Task goal | In the lines below, look for "numOctaves". Copy each line where it appears.

Stored items:
-----

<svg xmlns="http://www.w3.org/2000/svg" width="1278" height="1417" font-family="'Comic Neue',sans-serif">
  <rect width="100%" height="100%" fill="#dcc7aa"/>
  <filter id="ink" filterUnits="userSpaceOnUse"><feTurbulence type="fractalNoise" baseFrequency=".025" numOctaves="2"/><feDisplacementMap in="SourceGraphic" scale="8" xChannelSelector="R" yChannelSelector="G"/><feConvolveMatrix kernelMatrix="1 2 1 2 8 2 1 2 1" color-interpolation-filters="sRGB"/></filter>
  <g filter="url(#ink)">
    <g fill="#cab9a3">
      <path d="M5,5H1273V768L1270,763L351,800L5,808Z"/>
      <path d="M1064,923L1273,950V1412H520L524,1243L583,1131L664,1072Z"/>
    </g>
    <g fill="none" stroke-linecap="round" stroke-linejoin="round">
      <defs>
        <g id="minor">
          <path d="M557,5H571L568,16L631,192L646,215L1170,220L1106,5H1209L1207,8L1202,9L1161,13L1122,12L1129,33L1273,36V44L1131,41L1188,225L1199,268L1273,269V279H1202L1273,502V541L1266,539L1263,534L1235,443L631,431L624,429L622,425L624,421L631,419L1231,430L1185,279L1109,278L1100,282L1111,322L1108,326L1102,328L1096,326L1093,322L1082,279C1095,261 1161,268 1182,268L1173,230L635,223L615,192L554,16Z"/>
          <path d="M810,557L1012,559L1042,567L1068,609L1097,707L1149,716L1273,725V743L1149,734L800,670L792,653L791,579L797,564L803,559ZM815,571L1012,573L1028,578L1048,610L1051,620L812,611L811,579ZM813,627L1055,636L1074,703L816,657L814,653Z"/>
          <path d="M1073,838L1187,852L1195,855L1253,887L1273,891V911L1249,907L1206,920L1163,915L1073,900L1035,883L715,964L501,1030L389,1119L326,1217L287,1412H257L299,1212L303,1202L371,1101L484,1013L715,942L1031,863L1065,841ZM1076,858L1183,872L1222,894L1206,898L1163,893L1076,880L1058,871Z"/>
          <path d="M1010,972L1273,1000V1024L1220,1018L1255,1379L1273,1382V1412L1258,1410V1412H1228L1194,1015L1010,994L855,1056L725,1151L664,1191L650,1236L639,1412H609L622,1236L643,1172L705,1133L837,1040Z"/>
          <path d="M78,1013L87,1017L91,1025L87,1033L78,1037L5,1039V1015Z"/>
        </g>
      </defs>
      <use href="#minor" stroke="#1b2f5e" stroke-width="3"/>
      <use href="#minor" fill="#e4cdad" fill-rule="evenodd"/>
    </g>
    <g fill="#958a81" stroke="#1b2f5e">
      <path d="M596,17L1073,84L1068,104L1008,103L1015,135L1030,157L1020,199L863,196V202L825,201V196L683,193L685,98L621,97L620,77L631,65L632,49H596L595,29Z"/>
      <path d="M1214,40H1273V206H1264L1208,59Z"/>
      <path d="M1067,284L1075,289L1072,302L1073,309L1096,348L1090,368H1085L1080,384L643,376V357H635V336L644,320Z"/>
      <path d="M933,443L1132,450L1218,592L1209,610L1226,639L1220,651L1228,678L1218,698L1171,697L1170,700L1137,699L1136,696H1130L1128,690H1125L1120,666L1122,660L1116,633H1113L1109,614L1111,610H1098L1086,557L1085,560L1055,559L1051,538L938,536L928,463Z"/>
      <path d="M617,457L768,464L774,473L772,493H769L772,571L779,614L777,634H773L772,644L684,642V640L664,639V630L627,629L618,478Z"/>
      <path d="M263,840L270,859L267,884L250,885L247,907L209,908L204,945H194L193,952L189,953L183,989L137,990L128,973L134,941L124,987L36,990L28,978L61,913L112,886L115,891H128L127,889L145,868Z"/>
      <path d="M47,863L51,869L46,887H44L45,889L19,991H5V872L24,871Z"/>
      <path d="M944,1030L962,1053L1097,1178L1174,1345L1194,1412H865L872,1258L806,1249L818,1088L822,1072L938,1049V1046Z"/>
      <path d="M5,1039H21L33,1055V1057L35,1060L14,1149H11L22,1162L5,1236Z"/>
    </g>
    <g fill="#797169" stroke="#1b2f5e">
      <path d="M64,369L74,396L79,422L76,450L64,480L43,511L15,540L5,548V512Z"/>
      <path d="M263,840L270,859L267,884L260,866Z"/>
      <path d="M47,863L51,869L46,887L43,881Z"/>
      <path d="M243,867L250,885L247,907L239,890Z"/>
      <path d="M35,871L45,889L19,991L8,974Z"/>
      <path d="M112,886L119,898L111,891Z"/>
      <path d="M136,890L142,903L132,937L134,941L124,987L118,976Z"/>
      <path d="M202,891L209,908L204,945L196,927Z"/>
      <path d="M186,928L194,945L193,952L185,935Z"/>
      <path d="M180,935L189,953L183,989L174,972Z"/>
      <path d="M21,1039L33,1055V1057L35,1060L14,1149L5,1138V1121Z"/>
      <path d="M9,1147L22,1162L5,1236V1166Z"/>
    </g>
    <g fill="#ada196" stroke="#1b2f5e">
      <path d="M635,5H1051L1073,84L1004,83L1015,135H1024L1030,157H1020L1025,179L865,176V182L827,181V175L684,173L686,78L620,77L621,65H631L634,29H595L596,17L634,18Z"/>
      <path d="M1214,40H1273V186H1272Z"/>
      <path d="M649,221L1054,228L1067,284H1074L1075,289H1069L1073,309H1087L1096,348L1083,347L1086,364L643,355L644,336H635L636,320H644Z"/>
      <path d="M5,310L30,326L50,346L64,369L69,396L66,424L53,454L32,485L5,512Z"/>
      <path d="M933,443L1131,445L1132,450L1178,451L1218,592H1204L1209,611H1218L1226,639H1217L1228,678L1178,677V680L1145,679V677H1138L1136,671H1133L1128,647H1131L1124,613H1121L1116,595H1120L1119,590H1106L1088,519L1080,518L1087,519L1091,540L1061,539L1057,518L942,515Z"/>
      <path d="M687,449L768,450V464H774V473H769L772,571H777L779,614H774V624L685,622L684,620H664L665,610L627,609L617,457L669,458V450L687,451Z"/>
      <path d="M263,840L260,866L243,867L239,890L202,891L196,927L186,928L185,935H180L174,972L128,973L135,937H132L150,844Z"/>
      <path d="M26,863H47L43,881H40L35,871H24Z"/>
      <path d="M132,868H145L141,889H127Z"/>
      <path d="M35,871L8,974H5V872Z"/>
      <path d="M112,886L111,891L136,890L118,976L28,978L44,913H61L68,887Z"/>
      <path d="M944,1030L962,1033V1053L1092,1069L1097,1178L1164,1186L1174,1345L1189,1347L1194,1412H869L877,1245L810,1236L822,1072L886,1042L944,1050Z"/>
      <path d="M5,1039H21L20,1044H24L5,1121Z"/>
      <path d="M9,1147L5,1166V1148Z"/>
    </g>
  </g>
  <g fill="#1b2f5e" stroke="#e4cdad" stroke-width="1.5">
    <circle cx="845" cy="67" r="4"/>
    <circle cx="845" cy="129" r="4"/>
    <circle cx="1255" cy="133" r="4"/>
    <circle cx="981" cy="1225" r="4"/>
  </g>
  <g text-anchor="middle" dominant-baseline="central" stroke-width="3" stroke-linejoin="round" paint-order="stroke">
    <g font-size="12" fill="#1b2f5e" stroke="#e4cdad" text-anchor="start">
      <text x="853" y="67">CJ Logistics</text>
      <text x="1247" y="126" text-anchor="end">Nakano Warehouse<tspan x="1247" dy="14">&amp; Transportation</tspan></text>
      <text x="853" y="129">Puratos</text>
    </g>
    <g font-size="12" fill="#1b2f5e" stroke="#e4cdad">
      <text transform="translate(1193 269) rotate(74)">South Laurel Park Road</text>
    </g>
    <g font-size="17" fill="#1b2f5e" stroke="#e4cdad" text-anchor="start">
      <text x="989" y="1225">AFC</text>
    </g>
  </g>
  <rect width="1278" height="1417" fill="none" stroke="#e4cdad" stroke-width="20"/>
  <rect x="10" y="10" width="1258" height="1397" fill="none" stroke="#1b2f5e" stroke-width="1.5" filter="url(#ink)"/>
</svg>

-----

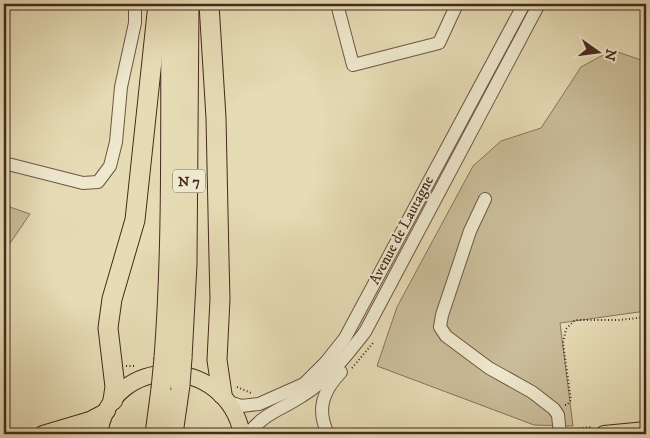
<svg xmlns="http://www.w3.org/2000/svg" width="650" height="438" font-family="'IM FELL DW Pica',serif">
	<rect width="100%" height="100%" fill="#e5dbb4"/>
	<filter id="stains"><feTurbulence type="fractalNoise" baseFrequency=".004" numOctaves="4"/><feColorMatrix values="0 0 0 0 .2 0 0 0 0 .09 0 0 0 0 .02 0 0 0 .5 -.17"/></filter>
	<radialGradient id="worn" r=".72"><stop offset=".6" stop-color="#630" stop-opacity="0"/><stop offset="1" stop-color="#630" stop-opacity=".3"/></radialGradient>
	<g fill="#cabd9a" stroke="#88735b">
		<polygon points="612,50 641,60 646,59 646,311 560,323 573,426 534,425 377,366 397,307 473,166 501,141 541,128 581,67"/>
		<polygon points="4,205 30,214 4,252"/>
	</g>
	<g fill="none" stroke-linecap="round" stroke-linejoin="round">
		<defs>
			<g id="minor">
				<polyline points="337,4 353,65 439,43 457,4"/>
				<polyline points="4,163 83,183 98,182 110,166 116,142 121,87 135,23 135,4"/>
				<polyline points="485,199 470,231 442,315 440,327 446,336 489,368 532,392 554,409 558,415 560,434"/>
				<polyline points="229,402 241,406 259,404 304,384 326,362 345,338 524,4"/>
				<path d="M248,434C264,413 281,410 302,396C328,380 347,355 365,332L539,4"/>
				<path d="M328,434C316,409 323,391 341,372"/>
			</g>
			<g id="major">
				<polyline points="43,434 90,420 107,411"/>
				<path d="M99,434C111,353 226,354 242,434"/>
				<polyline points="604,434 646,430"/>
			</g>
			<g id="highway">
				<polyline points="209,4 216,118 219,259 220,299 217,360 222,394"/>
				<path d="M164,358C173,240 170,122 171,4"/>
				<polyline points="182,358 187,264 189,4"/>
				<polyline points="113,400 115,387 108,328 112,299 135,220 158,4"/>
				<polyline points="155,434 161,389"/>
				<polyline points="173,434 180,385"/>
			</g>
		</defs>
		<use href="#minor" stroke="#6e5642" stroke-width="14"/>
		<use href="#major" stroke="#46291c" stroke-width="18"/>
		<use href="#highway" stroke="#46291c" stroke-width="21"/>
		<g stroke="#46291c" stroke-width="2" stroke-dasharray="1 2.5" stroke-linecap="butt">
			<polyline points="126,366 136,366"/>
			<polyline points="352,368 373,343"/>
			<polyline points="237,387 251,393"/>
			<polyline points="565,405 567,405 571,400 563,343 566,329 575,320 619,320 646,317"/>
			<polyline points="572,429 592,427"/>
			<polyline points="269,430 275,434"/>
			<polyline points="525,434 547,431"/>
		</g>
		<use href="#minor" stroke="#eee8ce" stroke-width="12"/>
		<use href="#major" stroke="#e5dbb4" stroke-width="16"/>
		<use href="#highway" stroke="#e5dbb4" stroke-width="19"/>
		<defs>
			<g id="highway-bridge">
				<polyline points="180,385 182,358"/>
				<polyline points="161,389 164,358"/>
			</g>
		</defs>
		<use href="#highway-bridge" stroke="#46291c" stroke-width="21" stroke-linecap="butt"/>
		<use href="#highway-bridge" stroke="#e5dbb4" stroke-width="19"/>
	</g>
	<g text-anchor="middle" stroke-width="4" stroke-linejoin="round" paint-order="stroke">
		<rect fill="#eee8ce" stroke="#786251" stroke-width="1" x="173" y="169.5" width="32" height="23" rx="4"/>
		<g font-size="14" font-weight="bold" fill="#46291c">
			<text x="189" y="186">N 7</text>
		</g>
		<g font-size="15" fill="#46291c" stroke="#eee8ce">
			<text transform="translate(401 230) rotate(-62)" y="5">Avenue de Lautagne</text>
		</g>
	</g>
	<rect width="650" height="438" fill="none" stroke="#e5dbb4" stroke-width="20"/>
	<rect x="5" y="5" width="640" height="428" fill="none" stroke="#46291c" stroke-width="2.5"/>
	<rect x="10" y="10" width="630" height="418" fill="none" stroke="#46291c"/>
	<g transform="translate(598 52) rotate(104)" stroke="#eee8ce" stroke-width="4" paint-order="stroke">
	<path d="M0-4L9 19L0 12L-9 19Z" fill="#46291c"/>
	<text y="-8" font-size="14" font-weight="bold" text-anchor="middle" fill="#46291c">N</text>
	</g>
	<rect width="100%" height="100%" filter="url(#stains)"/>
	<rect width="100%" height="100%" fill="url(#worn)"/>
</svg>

-----

Response to the task |
  <filter id="ink" filterUnits="userSpaceOnUse"><feTurbulence type="fractalNoise" baseFrequency=".025" numOctaves="2"/><feDisplacementMap in="SourceGraphic" scale="8" xChannelSelector="R" yChannelSelector="G"/><feConvolveMatrix kernelMatrix="1 2 1 2 8 2 1 2 1" color-interpolation-filters="sRGB"/></filter>
	<filter id="stains"><feTurbulence type="fractalNoise" baseFrequency=".004" numOctaves="4"/><feColorMatrix values="0 0 0 0 .2 0 0 0 0 .09 0 0 0 0 .02 0 0 0 .5 -.17"/></filter>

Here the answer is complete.